»»
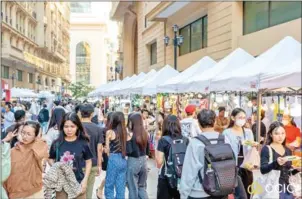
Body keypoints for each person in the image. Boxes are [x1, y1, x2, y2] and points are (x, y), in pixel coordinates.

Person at [179, 109, 232, 199]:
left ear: (199, 124)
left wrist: (183, 193)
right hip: (222, 189)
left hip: (199, 192)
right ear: (215, 122)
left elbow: (189, 171)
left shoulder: (195, 143)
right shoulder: (225, 139)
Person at [49, 112, 93, 199]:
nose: (69, 130)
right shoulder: (57, 143)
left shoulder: (83, 143)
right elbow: (50, 158)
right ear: (62, 127)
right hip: (61, 185)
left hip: (78, 184)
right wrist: (56, 167)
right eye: (66, 126)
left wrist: (85, 180)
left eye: (72, 126)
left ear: (77, 127)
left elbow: (88, 161)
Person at [4, 121, 48, 199]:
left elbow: (40, 155)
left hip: (34, 193)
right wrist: (5, 140)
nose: (24, 136)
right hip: (15, 194)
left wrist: (38, 138)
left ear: (36, 136)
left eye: (29, 134)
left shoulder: (39, 147)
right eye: (23, 133)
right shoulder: (12, 151)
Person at [223, 108, 256, 199]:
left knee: (248, 192)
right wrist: (240, 143)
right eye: (240, 117)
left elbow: (251, 148)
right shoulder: (227, 132)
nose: (242, 119)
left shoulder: (248, 132)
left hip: (247, 166)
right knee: (239, 194)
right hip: (234, 166)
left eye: (244, 117)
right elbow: (226, 149)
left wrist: (253, 145)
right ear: (233, 118)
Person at [260, 121, 299, 198]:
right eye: (276, 133)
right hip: (272, 188)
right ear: (271, 134)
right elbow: (263, 169)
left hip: (287, 189)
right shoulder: (266, 149)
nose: (280, 136)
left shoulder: (288, 150)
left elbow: (288, 171)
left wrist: (298, 169)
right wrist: (276, 163)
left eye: (282, 133)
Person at [156, 115, 189, 199]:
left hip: (166, 177)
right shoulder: (186, 140)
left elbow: (159, 163)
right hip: (182, 177)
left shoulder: (163, 140)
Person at [80, 104, 104, 199]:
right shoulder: (98, 128)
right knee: (89, 191)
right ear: (92, 114)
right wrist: (99, 165)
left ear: (80, 113)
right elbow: (99, 148)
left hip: (78, 163)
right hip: (92, 163)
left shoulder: (76, 127)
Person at [126, 113, 149, 199]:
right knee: (141, 187)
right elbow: (147, 151)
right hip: (144, 162)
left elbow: (129, 151)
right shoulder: (145, 133)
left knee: (133, 188)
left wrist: (128, 140)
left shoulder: (131, 134)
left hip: (133, 161)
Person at [105, 111, 127, 199]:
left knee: (109, 184)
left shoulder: (110, 132)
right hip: (123, 159)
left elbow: (107, 150)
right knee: (120, 185)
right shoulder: (125, 132)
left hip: (113, 158)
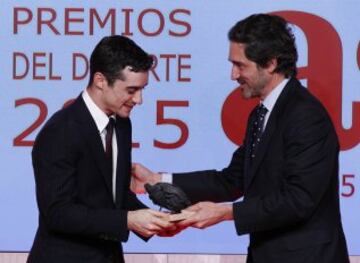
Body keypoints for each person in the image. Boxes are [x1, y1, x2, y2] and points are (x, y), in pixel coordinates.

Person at [131, 14, 350, 263]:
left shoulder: (306, 116)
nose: (233, 75)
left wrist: (226, 213)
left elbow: (299, 200)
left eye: (240, 65)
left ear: (270, 63)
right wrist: (157, 180)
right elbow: (232, 180)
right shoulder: (261, 113)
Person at [27, 35, 175, 263]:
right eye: (131, 90)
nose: (139, 99)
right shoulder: (61, 131)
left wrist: (155, 221)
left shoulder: (122, 123)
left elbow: (114, 196)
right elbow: (58, 212)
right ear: (100, 80)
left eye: (142, 89)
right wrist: (128, 220)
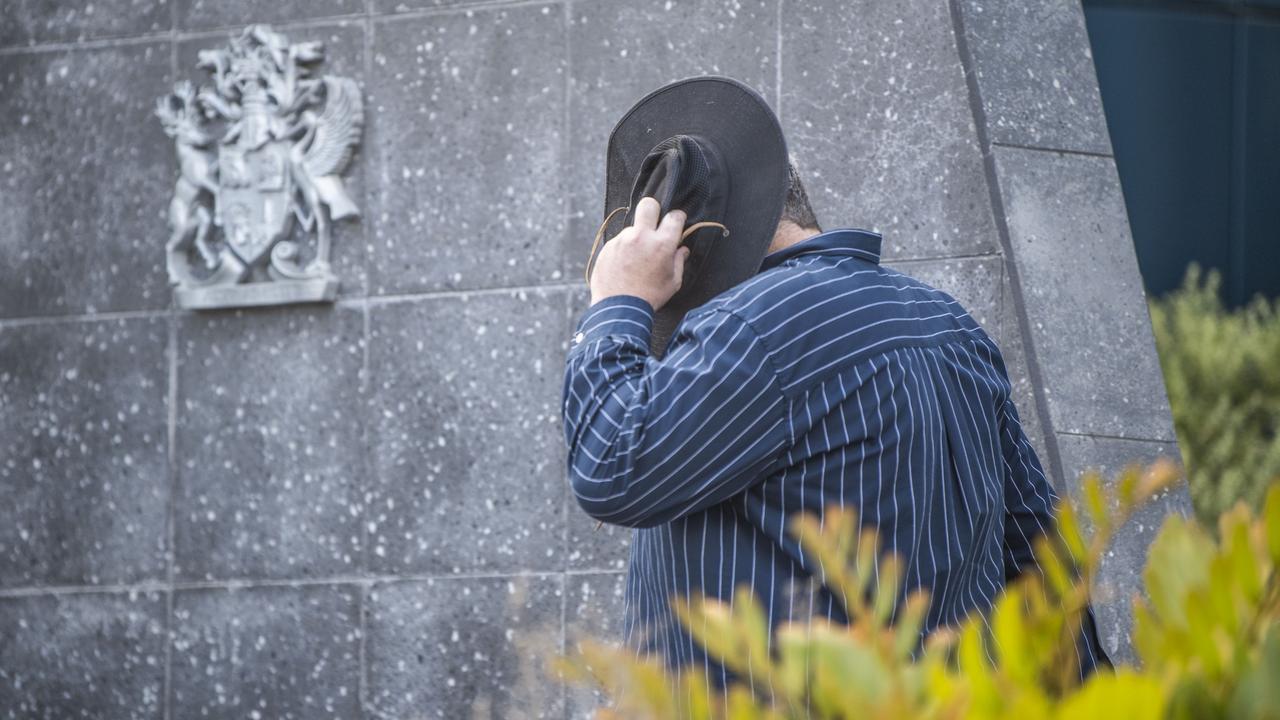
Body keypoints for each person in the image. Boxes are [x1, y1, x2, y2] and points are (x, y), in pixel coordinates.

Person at [561, 77, 1107, 704]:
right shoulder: (947, 321)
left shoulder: (750, 328)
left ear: (682, 243)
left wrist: (619, 299)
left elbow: (610, 466)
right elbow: (1039, 551)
««
### Problem statement:
The answer should be an exact copy of the material, with its pictures removed.

### Answer:
Body keypoints for each person in the image. Boxes are [x1, y1, x2, y2] and points are (x, y), in pixel coordinates.

Person at [179, 109, 232, 199]:
left ear: (199, 124)
left wrist: (183, 193)
right hip: (222, 189)
left hip: (199, 192)
right ear: (215, 122)
left elbow: (189, 171)
left shoulder: (195, 143)
right shoulder: (225, 139)
Person at [49, 112, 93, 199]:
nose: (69, 130)
right shoulder: (57, 143)
left shoulder: (83, 143)
right elbow: (50, 158)
right ear: (62, 127)
right hip: (61, 185)
left hip: (78, 184)
right wrist: (56, 167)
right eye: (66, 126)
left wrist: (85, 180)
left eye: (72, 126)
left ear: (77, 127)
left elbow: (88, 161)
Person at [4, 121, 48, 199]:
left elbow: (40, 155)
left hip: (34, 193)
right wrist: (5, 140)
nose: (24, 136)
right hip: (15, 194)
left wrist: (38, 138)
left ear: (36, 136)
left eye: (29, 134)
left shoulder: (39, 147)
right eye: (23, 133)
right shoulder: (12, 151)
Person at [223, 108, 256, 199]:
left knee: (248, 192)
right wrist: (240, 143)
right eye: (240, 117)
left elbow: (251, 148)
right shoulder: (227, 132)
nose: (242, 119)
left shoulder: (248, 132)
left hip: (247, 166)
right knee: (239, 194)
right hip: (234, 166)
left eye: (244, 117)
right elbow: (226, 149)
left wrist: (253, 145)
right ear: (233, 118)
Person at [260, 121, 299, 198]:
right eye: (276, 133)
right hip: (272, 188)
right ear: (271, 134)
right elbow: (263, 169)
left hip: (287, 189)
right shoulder: (266, 149)
nose: (280, 136)
left shoulder: (288, 150)
left elbow: (288, 171)
left wrist: (298, 169)
right wrist: (276, 163)
left eye: (282, 133)
Person at [156, 115, 189, 199]:
left hip: (166, 177)
right shoulder: (186, 140)
left elbow: (159, 163)
right hip: (182, 177)
left shoulder: (163, 140)
Person at [80, 104, 104, 199]:
right shoulder: (98, 128)
right knee: (89, 191)
right ear: (92, 114)
right wrist: (99, 165)
left ear: (80, 113)
right elbow: (99, 148)
left hip: (78, 163)
right hip: (92, 163)
left shoulder: (76, 127)
Person at [126, 113, 149, 199]:
right knee: (141, 187)
right elbow: (147, 151)
right hip: (144, 162)
left elbow: (129, 151)
right shoulder: (145, 133)
left knee: (133, 188)
left wrist: (128, 140)
left shoulder: (131, 134)
left hip: (133, 161)
Person at [105, 111, 127, 199]:
left knee: (109, 184)
left shoulder: (110, 132)
right hip: (123, 159)
left elbow: (107, 150)
right knee: (120, 185)
right shoulder: (125, 132)
left hip: (113, 158)
Body keypoints for each person in the image. Boxes are [x1, y1, x2, y2] and points are (x, y), in pixel coordinates.

Person at [131, 14, 350, 263]:
left shoulder: (306, 116)
nose: (233, 75)
left wrist: (226, 213)
left elbow: (299, 200)
left eye: (240, 65)
left ear: (270, 63)
right wrist: (157, 180)
right elbow: (232, 180)
right shoulder: (261, 113)
Person at [27, 35, 175, 263]:
right eye: (131, 90)
nose: (139, 99)
right shoulder: (61, 131)
left wrist: (155, 221)
left shoulder: (122, 123)
left elbow: (114, 196)
right elbow: (58, 212)
right ear: (100, 80)
left eye: (142, 89)
right wrist: (128, 220)
Body keypoints for each person in the image. Boxes are [x1, y1, x2, y2] and points are (x, y), in pixel coordinates.

Person at [561, 77, 1107, 704]:
right shoulder: (947, 321)
left shoulder: (750, 328)
left ear: (682, 243)
left wrist: (619, 299)
left elbow: (610, 466)
right elbow: (1039, 551)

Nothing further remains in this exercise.